Marine Le Pen veut frapper encore plus fort avec une baisse de la TVA de 20 % à 5,5 % sur l’ensemble des énergies.

Promesses spectaculaires, mais question moins glamour : combien cela coûtera-t-il aux finances publiques ?

Car dans cette présidentielle qui commence à peine, tout le monde veut baisser les prix, réduire les impôts, augmenter certains revenus, investir massivement et redresser les comptes.

Le problème, c’est que les additions, elles, continuent de grimper.

logement : le grand chantier électoral

Gabriel Attal fait de l’accession à la propriété l’un de ses marqueurs et promet un nouveau choc de simplification pour construire davantage.

Mélenchon répond avec la question des passoires thermiques.

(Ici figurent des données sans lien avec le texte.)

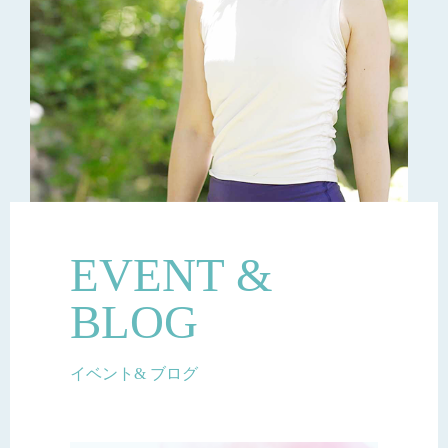
EVENT &
BLOG
イベント& ブログ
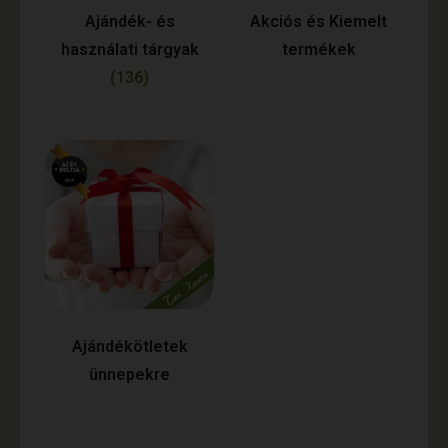
Ajándék- és
Akciós és Kiemelt
használati tárgyak
termékek
(136)
Ajándékötletek
ünnepekre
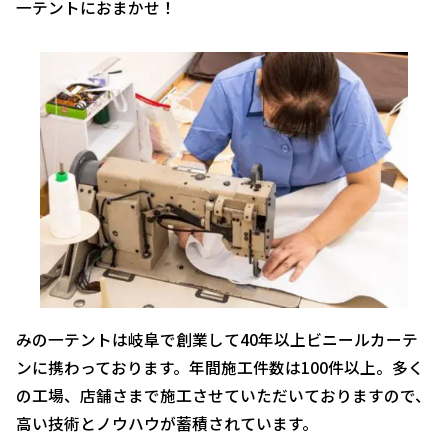
一テントにおまかせ！
みの一テントは岐阜で創業して40年以上ビニールカーテ
ンに携わっております。年間施工件数は100件以上。多く
の工場、店舗さまで施工させていただいておりますので、
高い技術とノウハウが蓄積されています。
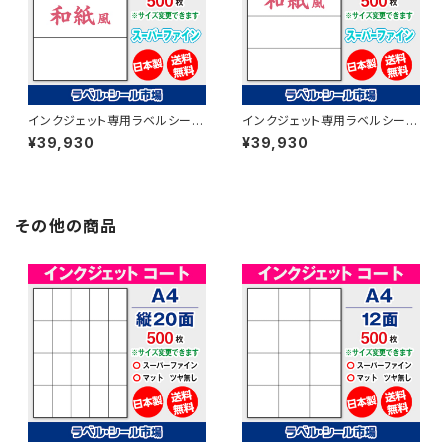
インクジェット専用ラベルシール
インクジェット専用ラベルシール
和紙 A4-3面 500枚 スーパー
和紙 A4-横4面 500枚 スーパ
¥39,930
¥39,930
ファイン T1Y3iB【日本製】
ーファイン T1Y4iB【日本製】
その他の商品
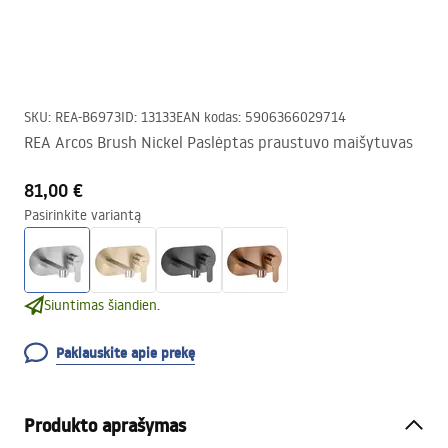
SKU
:
REA-B6973
ID
:
13133
EAN kodas
:
5906366029714
REA Arcos Brush Nickel Paslėptas praustuvo maišytuvas
81,00 €
Pasirinkite variantą
Siuntimas šiandien.
Paklauskite apie prekę
Produkto aprašymas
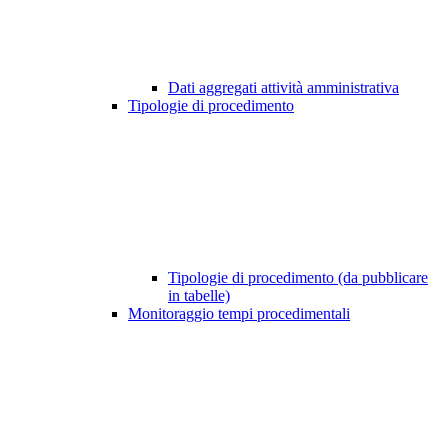
Dati aggregati attività amministrativa
Tipologie di procedimento
Tipologie di procedimento (da pubblicare
in tabelle)
Monitoraggio tempi procedimentali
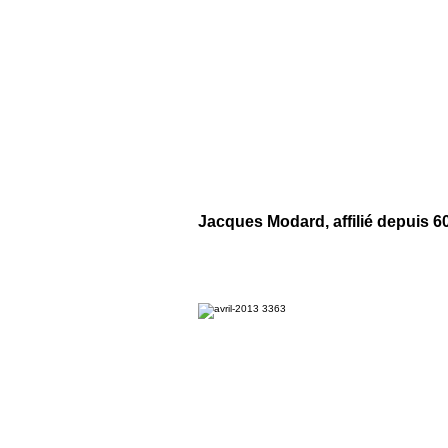
Jacques Modard, affilié depuis 6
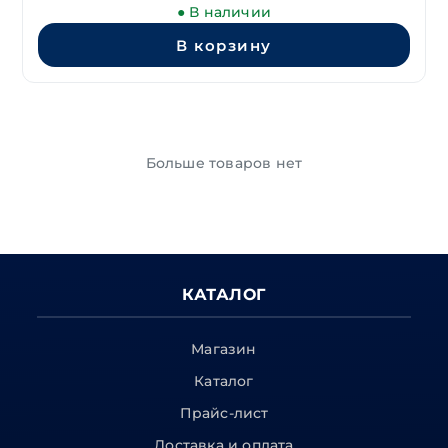
● В наличии
В корзину
Больше товаров нет
КАТАЛОГ
Магазин
Каталог
Прайс-лист
Доставка и оплата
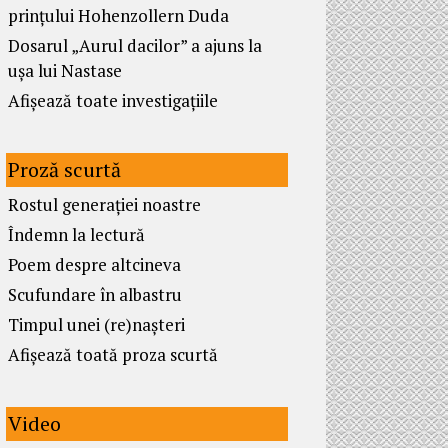
prințului Hohenzollern Duda
Dosarul „Aurul dacilor” a ajuns la
ușa lui Nastase
Afișează toate investigațiile
Proză scurtă
Rostul generației noastre
Îndemn la lectură
Poem despre altcineva
Scufundare în albastru
Timpul unei (re)nașteri
Afișează toată proza scurtă
Video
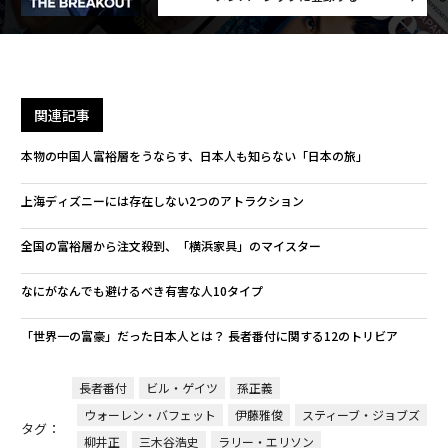
関連記事
本物の中国人富裕層をうならす、日本人も知らない「日本の旅」
上海ディズニーには存在しない2つのアトラクション
全国の富裕層から注文殺到、「横浜家具」のマイスター
なにがなんでも避けるべき有害な人10タイプ
「世界一の富豪」だった日本人とは？ 長者番付に関する12のトリビア
長者番付
ビル・ゲイツ
孫正義
ウォーレン・バフェット
伊藤雅俊
スティーブ・ジョブズ
タグ：
柳井正
三木谷浩史
ラリー・エリソン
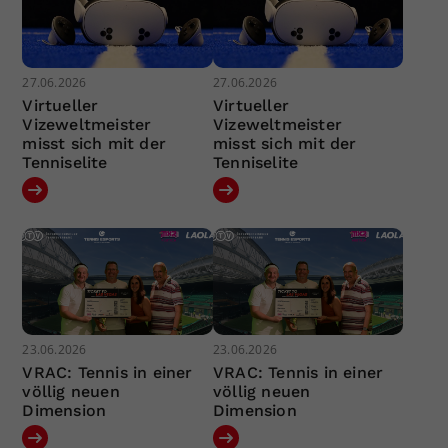
27.06.2026
27.06.2026
Virtueller
Virtueller
Vizeweltmeister
Vizeweltmeister
misst sich mit der
misst sich mit der
Tenniselite
Tenniselite
23.06.2026
23.06.2026
VRAC: Tennis in einer
VRAC: Tennis in einer
völlig neuen
völlig neuen
Dimension
Dimension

Bruno Retailleau, lui, mise sur la natalité et propose des taux d’emprunt immobiliers aidés par l’État pour les familles : 50 % au premier enfant, 75 % au deuxième et 100 % au troisième.

Là encore, chacun cherche sa formule pour séduire les jeunes générations, devenues centrales dans la bataille électorale.

et l’Europe dans tout ça ?

L’Union européenne n’a évidemment pas échappé au règlement de comptes.

Marine Le Pen veut réduire la contribution française au budget européen.

Édouard Philippe, à l’inverse, défend une Europe capable de répondre aux défis commerciaux et géopolitiques, notamment face à la Chine. Il appelle clairement les Européens à se réveiller.

Raphaël Glucksmann veut une Europe plus ambitieuse dans l’intelligence artificielle, allant jusqu’à parler d’un « projet Manhattan de l’IA ».

Jean-Luc Mélenchon, lui, prévient : si l’Europe prend des décisions contraires aux intérêts exprimés par les Français dans les urnes, « nous désobéirons ».

Encore une fracture.

le vrai enseignement : la présidentielle est déjà lancée

Cette rencontre du Medef avait officiellement tout d’un débat économique. Elle ressemblait surtout à une répétition générale de la présidentielle.

Les candidats ont testé leurs punchlines, affiché leurs différences et commencé à marquer leur territoire.

À droite, on parle baisse des charges, réduction des dépenses, travail et simplification.

À gauche, on parle salaires, redistribution, fiscalité des plus riches et intervention de l’État.

Au RN, on combine baisse des impôts, immigration, Europe et pouvoir d’achat.

Et au centre, Gabriel Attal et Édouard Philippe cherchent déjà à occuper l’espace du « sérieux économique », quitte à se marcher dessus.

Le plus savoureux dans cette affaire ?

Ils sont tous venus expliquer comment réparer la France.

Mais avant même que les Français aient glissé le moindre bulletin dans l’urne, ils ont surtout démontré une chose : la bataille pour l’Élysée sera brutale, et personne n’a l’intention de faire de cadeau à son voisin.

Le coup d’envoi est donné.

Et à ce rythme-là, 2027 risque de commencer bien avant 2027.